====== 抽出記録

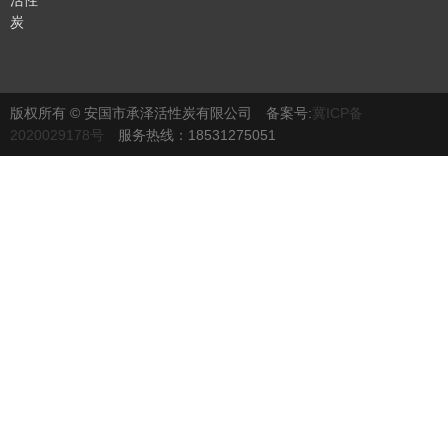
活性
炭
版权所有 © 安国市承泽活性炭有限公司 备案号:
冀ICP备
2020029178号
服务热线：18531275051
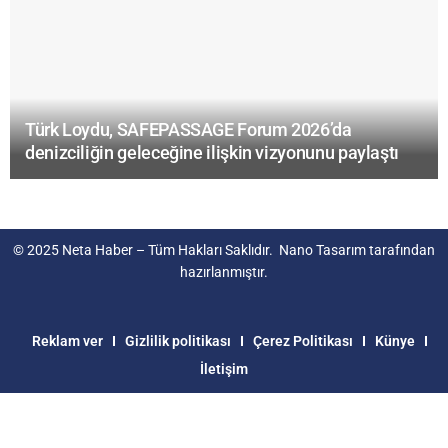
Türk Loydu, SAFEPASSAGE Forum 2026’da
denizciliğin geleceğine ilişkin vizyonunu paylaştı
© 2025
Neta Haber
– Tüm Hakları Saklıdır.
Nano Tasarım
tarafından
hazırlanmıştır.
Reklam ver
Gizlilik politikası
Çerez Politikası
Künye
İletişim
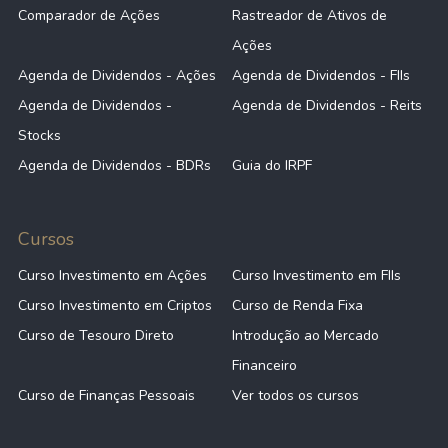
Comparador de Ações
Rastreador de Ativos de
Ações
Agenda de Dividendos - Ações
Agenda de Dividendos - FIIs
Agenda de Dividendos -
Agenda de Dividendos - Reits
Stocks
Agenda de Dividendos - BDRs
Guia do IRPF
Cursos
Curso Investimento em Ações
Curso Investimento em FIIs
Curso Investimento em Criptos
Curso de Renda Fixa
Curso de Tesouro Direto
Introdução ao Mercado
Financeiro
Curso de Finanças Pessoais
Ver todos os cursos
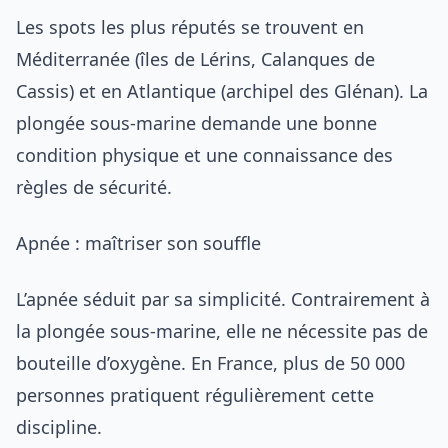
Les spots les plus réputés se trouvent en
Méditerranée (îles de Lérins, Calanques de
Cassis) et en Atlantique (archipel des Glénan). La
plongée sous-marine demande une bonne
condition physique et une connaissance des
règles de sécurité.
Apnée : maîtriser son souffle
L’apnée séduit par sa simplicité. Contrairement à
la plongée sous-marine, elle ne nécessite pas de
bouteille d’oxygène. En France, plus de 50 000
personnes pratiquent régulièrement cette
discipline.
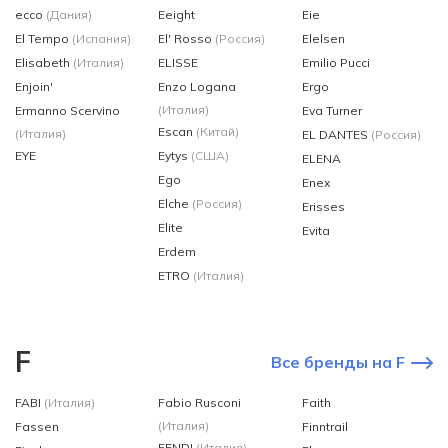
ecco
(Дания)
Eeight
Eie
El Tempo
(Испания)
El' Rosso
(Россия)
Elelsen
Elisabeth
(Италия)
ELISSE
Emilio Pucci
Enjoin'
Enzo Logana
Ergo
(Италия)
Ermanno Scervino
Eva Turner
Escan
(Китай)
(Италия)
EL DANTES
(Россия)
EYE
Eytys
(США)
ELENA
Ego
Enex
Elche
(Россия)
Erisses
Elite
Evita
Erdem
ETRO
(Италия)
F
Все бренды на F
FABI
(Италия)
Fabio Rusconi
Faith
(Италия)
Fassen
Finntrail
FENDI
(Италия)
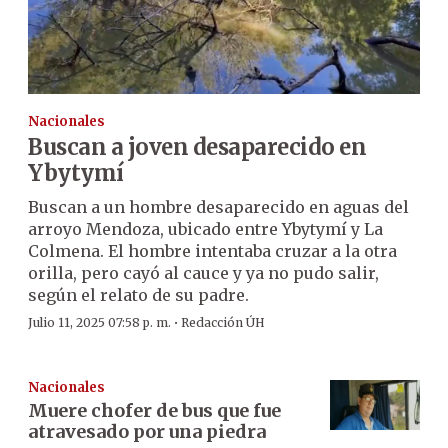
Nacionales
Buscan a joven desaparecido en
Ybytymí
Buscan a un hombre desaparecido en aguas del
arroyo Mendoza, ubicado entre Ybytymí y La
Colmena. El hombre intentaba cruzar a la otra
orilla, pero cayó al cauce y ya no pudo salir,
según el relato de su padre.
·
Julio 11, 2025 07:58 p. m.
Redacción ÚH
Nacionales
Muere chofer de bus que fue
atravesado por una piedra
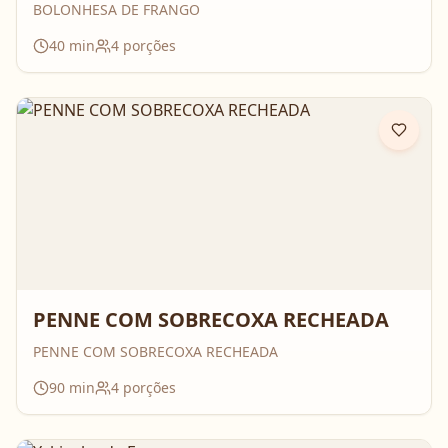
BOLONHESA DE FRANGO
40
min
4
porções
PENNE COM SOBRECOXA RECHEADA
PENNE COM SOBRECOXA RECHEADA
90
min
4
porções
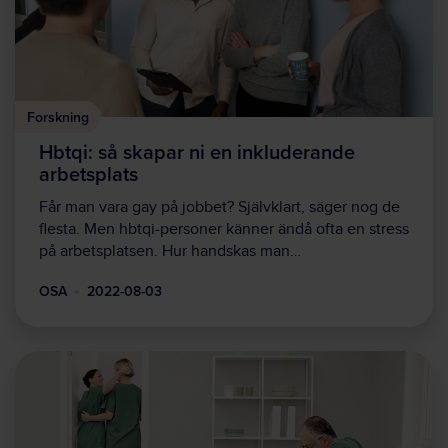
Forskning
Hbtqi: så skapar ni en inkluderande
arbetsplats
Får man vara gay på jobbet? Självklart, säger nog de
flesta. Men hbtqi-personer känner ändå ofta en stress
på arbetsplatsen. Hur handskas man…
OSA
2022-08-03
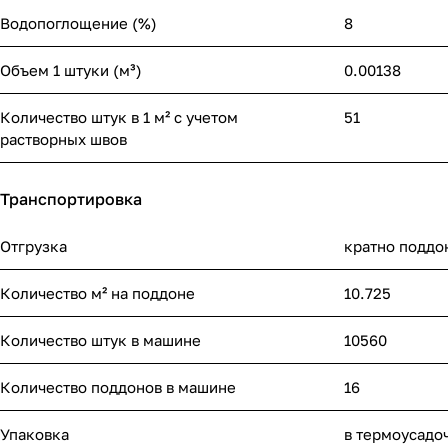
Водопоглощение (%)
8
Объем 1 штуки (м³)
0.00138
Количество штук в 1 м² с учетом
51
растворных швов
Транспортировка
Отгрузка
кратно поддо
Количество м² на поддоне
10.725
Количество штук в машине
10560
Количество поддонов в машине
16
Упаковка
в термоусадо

============

#### 作業指示:
上記の記録すべてを、一字一句違えずに書き写してください。画像は回答に含めないでください。

#### 記述回答:
活性
炭
版权所有 © 安国市承泽活性炭有限公司 备案号:
冀ICP备
2020029178号
服务热线：18531275051
Türk Loydu, SAFEPASSAGE Forum 2026’da
denizciliğin geleceğine ilişkin vizyonunu paylaştı
© 2025
Neta Haber
– Tüm Hakları Saklıdır.
Nano Tasarım
tarafından
hazırlanmıştır.
Reklam ver
Gizlilik politikası
Çerez Politikası
Künye
İletişim
Comparador de Ações
Rastreador de Ativos de
Ações
Agenda de Dividendos - Ações
Agenda de Dividendos - FIIs
Agenda de Dividendos -
Agenda de Dividendos - Reits
Stocks
Agenda de Dividendos - BDRs
Guia do IRPF
Cursos
Curso Investimento em Ações
Curso Investimento em FIIs
Curso Investimento em Criptos
Curso de Renda Fixa
Curso de Tesouro Direto
Introdução ao Mercado
Financeiro
Curso de Finanças Pessoais
Ver todos os cursos
Les spots les plus réputés se trouvent en
Méditerranée (îles de Lérins, Calanques de
Cassis) et en Atlantique (archipel des Glénan). La
plongée sous-marine demande une bonne
condition physique et une connaissance des
règles de sécurité.
Apnée : maîtriser son souffle
L’apnée séduit par sa simplicité. Contrairement à
la plongée sous-marine, elle ne nécessite pas de
bouteille d’oxygène. En France, plus de 50 000
personnes pratiquent régulièrement cette
discipline.
ecco
(Дания)
Eeight
Eie
El Tempo
(Испания)
El' Rosso
(Россия)
Elelsen
Elisabeth
(Италия)
ELISSE
Emilio Pucci
Enjoin'
Enzo Logana
Ergo
(Италия)
Ermanno Scervino
Eva Turner
Escan
(Китай)
(Италия)
EL DANTES
(Россия)
EYE
Eytys
(США)
ELENA
Ego
Enex
Elche
(Россия)
Erisses
Elite
Evita
Erdem
ETRO
(Италия)
F
Все бренды на F
FABI
(Италия)
Fabio Rusconi
Faith
(Италия)
Fassen
Finntrail
FENDI
(Италия)
Nacionales
Buscan a joven desaparecido en
Ybytymí
Buscan a un hombre desaparecido en aguas del
arroyo Mendoza, ubicado entre Ybytymí y La
Colmena. El hombre intentaba cruzar a la otra
orilla, pero cayó al cauce y ya no pudo salir,
según el relato de su padre.
·
Julio 11, 2025 07:58 p. m.
Redacción ÚH
Nacionales
Muere chofer de bus que fue
atravesado por una piedra
BOLONHESA DE FRANGO
40
min
4
porções
PENNE COM SOBRECOXA RECHEADA
PENNE COM SOBRECOXA RECHEADA
90
min
4
porções
Forskning
Hbtqi: så skapar ni en inkluderande
arbetsplats
Får man vara gay på jobbet? Självklart, säger nog de
flesta. Men hbtqi-personer känner ändå ofta en stress
på arbetsplatsen. Hur handskas man…
OSA
2022-08-03
Водопоглощение (%)
8
Объем 1 штуки (м³)
0.00138
Количество штук в 1 м² с учетом
51
растворных швов
Транспортировка
Отгрузка
кратно поддо
Количество м² на поддоне
10.725
Количество штук в машине
10560
Количество поддонов в машине
16
Упаковка
в термоусадо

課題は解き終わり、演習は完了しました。